_Request:_ Could you output all of the records below exactly as they appear?

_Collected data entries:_
+++

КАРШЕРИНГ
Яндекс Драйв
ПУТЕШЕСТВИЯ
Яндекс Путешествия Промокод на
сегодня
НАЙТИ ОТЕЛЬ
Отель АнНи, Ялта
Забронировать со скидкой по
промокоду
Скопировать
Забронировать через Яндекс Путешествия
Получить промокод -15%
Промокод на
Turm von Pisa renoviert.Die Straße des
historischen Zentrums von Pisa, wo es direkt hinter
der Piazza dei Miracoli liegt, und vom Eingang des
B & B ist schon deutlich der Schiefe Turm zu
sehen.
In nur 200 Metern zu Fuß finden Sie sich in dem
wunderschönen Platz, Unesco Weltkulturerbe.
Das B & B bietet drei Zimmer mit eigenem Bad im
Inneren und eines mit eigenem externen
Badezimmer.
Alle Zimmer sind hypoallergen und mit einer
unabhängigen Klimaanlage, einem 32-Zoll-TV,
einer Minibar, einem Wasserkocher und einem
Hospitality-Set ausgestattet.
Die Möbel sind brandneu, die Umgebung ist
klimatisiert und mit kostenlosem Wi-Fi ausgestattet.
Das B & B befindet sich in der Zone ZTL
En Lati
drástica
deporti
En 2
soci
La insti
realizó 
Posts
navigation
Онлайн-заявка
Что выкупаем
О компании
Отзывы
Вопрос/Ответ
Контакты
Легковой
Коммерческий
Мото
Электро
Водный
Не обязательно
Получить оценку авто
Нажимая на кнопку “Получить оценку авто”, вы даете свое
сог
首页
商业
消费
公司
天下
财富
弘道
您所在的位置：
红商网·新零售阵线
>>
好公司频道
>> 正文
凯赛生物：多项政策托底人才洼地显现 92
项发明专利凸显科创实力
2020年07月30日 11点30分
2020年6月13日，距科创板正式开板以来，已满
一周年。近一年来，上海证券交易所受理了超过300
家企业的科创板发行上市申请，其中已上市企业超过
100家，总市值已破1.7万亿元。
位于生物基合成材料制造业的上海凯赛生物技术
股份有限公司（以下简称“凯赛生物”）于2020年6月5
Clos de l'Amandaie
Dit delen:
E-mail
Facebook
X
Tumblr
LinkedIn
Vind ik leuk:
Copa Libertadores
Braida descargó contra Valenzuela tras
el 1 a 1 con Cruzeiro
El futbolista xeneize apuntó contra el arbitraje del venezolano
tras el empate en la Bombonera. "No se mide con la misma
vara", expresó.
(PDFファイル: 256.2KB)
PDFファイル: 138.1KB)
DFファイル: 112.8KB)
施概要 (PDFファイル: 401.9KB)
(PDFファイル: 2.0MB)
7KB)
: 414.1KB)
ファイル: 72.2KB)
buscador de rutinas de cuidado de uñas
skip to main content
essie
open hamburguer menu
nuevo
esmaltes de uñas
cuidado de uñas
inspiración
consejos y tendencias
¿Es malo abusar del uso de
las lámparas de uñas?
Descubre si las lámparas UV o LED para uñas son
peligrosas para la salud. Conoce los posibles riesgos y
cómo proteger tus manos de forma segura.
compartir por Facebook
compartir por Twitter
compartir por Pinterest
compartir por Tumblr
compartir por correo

+++

_Response area:_
КАРШЕРИНГ
Яндекс Драйв
ПУТЕШЕСТВИЯ
Яндекс Путешествия Промокод на
сегодня
НАЙТИ ОТЕЛЬ
Отель АнНи, Ялта
Забронировать со скидкой по
промокоду
Скопировать
Забронировать через Яндекс Путешествия
Получить промокод -15%
Промокод на
Turm von Pisa renoviert.Die Straße des
historischen Zentrums von Pisa, wo es direkt hinter
der Piazza dei Miracoli liegt, und vom Eingang des
B & B ist schon deutlich der Schiefe Turm zu
sehen.
In nur 200 Metern zu Fuß finden Sie sich in dem
wunderschönen Platz, Unesco Weltkulturerbe.
Das B & B bietet drei Zimmer mit eigenem Bad im
Inneren und eines mit eigenem externen
Badezimmer.
Alle Zimmer sind hypoallergen und mit einer
unabhängigen Klimaanlage, einem 32-Zoll-TV,
einer Minibar, einem Wasserkocher und einem
Hospitality-Set ausgestattet.
Die Möbel sind brandneu, die Umgebung ist
klimatisiert und mit kostenlosem Wi-Fi ausgestattet.
Das B & B befindet sich in der Zone ZTL
En Lati
drástica
deporti
En 2
soci
La insti
realizó 
Posts
navigation
Онлайн-заявка
Что выкупаем
О компании
Отзывы
Вопрос/Ответ
Контакты
Легковой
Коммерческий
Мото
Электро
Водный
Не обязательно
Получить оценку авто
Нажимая на кнопку “Получить оценку авто”, вы даете свое
сог
首页
商业
消费
公司
天下
财富
弘道
您所在的位置：
红商网·新零售阵线
>>
好公司频道
>> 正文
凯赛生物：多项政策托底人才洼地显现 92
项发明专利凸显科创实力
2020年07月30日 11点30分
2020年6月13日，距科创板正式开板以来，已满
一周年。近一年来，上海证券交易所受理了超过300
家企业的科创板发行上市申请，其中已上市企业超过
100家，总市值已破1.7万亿元。
位于生物基合成材料制造业的上海凯赛生物技术
股份有限公司（以下简称“凯赛生物”）于2020年6月5
Clos de l'Amandaie
Dit delen:
E-mail
Facebook
X
Tumblr
LinkedIn
Vind ik leuk:
Copa Libertadores
Braida descargó contra Valenzuela tras
el 1 a 1 con Cruzeiro
El futbolista xeneize apuntó contra el arbitraje del venezolano
tras el empate en la Bombonera. "No se mide con la misma
vara", expresó.
(PDFファイル: 256.2KB)
PDFファイル: 138.1KB)
DFファイル: 112.8KB)
施概要 (PDFファイル: 401.9KB)
(PDFファイル: 2.0MB)
7KB)
: 414.1KB)
ファイル: 72.2KB)
buscador de rutinas de cuidado de uñas
skip to main content
essie
open hamburguer menu
nuevo
esmaltes de uñas
cuidado de uñas
inspiración
consejos y tendencias
¿Es malo abusar del uso de
las lámparas de uñas?
Descubre si las lámparas UV o LED para uñas son
peligrosas para la salud. Conoce los posibles riesgos y
cómo proteger tus manos de forma segura.
compartir por Facebook
compartir por Twitter
compartir por Pinterest
compartir por Tumblr
compartir por correo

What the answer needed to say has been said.